-- GOAL OF THE EXERCISE --
Each record below is to be copied word for word, with pictures removed.

Stored dataset items:
----------

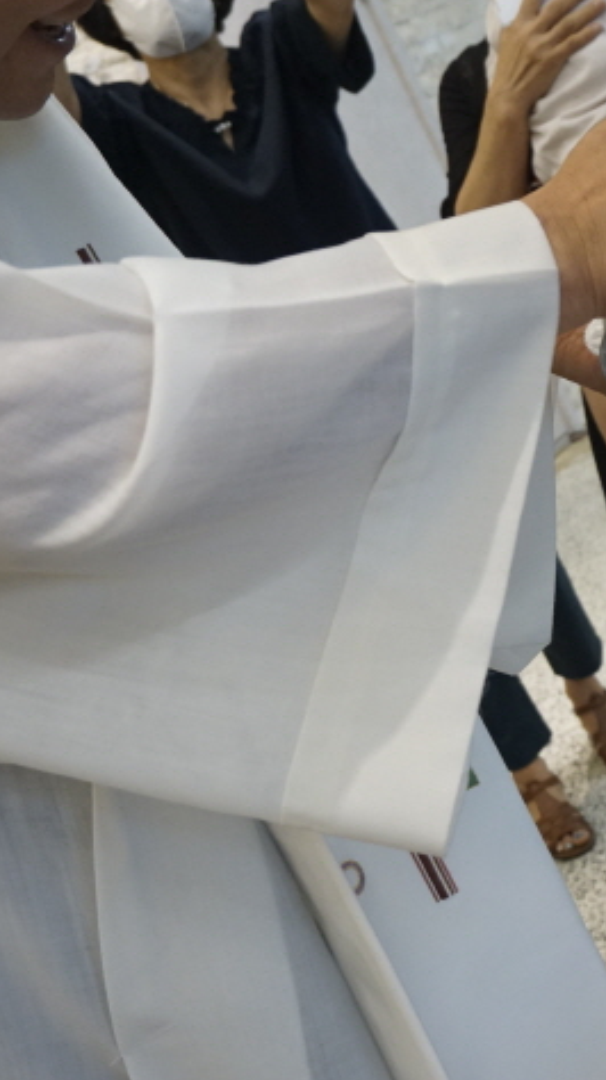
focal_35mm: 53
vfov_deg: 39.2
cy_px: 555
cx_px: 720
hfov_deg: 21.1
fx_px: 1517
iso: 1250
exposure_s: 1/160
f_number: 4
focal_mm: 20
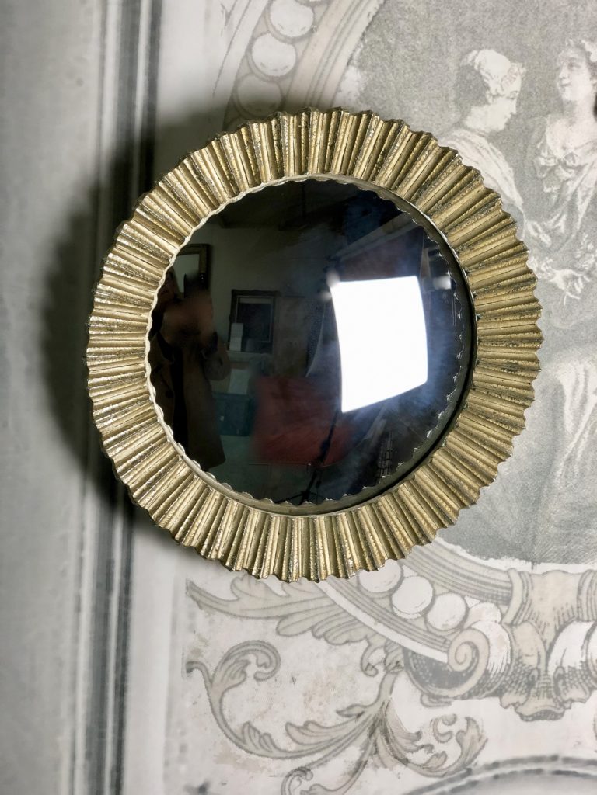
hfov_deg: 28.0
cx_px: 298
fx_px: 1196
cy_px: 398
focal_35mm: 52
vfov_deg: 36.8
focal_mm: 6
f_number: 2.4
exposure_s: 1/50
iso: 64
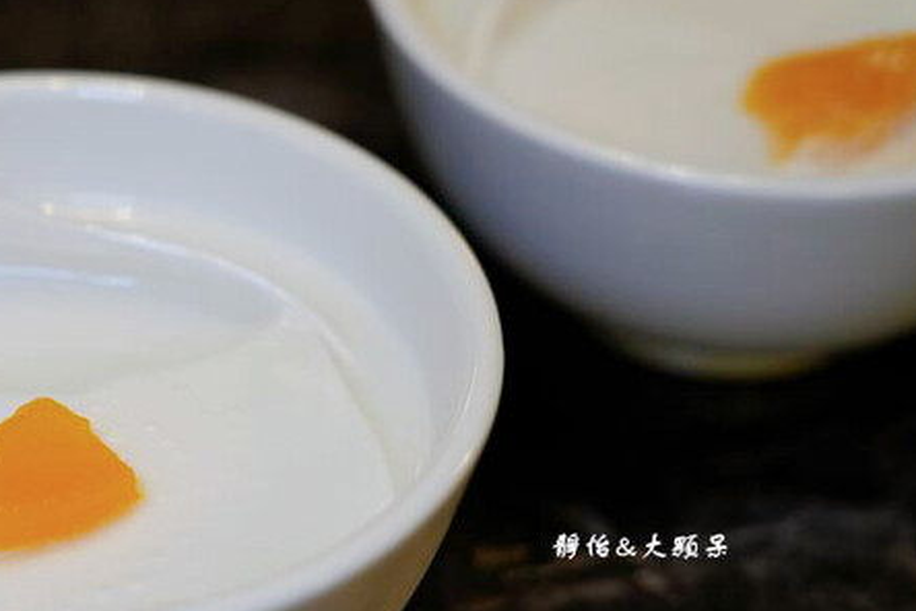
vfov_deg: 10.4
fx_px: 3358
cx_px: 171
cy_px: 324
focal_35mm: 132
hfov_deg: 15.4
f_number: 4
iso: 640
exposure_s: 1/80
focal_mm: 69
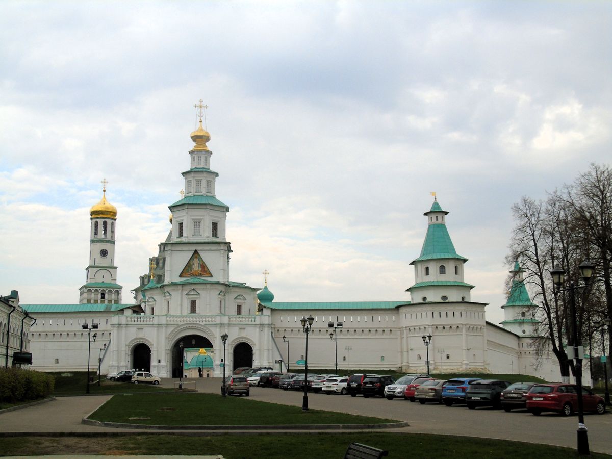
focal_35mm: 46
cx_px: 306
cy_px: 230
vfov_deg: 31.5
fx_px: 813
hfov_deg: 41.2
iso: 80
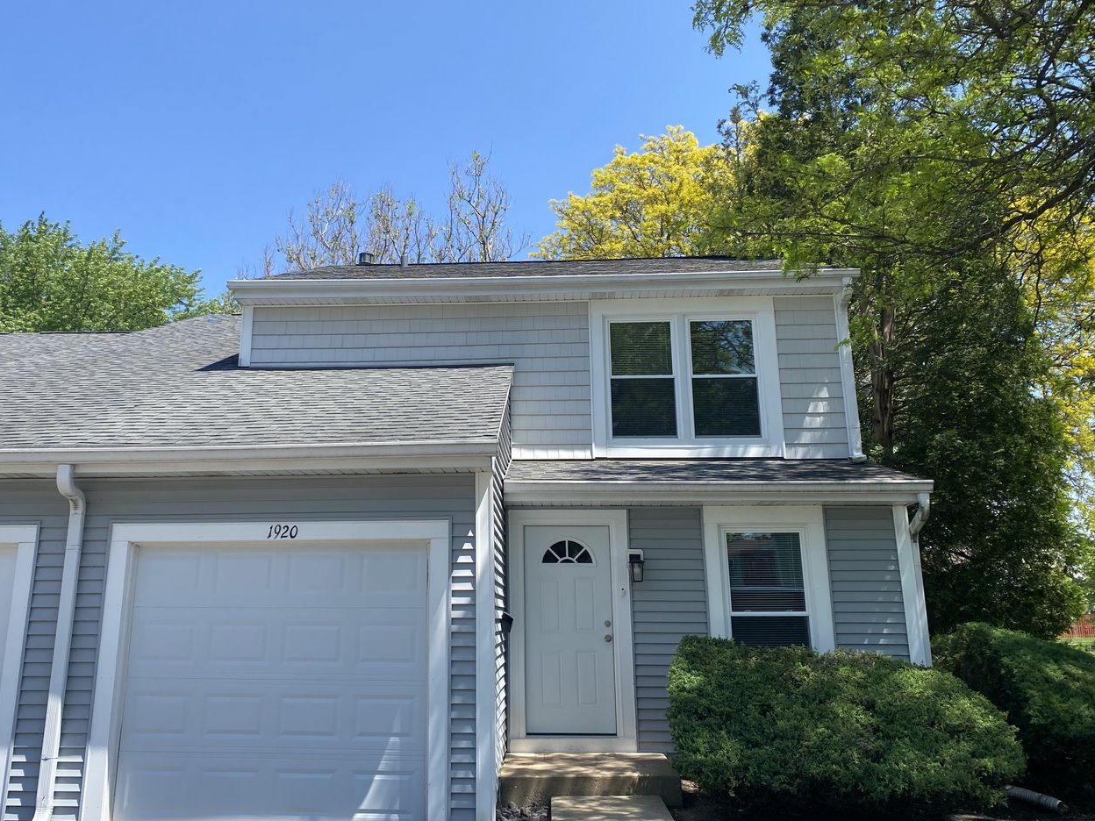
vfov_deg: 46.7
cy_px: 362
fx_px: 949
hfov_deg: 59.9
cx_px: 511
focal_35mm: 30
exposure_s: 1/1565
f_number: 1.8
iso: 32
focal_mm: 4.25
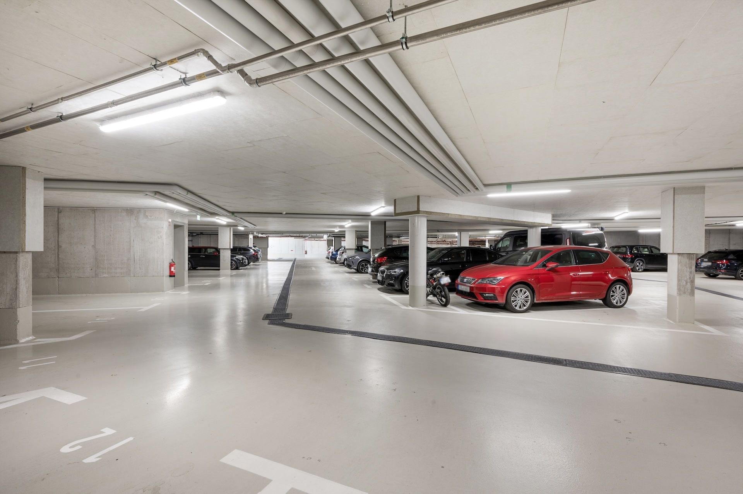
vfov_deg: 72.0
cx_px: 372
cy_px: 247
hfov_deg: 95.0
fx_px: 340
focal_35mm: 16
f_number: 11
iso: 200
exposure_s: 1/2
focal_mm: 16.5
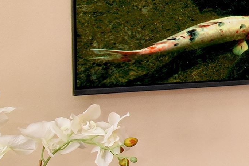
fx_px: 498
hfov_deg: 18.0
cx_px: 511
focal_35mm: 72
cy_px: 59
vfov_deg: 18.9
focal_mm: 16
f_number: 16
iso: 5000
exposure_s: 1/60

----------

-- WRITTEN SOLUTION --
focal_35mm: 53
vfov_deg: 39.2
cy_px: 555
cx_px: 720
hfov_deg: 21.1
fx_px: 1517
iso: 1250
exposure_s: 1/160
f_number: 4
focal_mm: 20
hfov_deg: 28.0
cx_px: 298
fx_px: 1196
cy_px: 398
focal_35mm: 52
vfov_deg: 36.8
focal_mm: 6
f_number: 2.4
exposure_s: 1/50
iso: 64
vfov_deg: 10.4
fx_px: 3358
cx_px: 171
cy_px: 324
focal_35mm: 132
hfov_deg: 15.4
f_number: 4
iso: 640
exposure_s: 1/80
focal_mm: 69
focal_35mm: 46
cx_px: 306
cy_px: 230
vfov_deg: 31.5
fx_px: 813
hfov_deg: 41.2
iso: 80
vfov_deg: 46.7
cy_px: 362
fx_px: 949
hfov_deg: 59.9
cx_px: 511
focal_35mm: 30
exposure_s: 1/1565
f_number: 1.8
iso: 32
focal_mm: 4.25
vfov_deg: 72.0
cx_px: 372
cy_px: 247
hfov_deg: 95.0
fx_px: 340
focal_35mm: 16
f_number: 11
iso: 200
exposure_s: 1/2
focal_mm: 16.5
fx_px: 498
hfov_deg: 18.0
cx_px: 511
focal_35mm: 72
cy_px: 59
vfov_deg: 18.9
focal_mm: 16
f_number: 16
iso: 5000
exposure_s: 1/60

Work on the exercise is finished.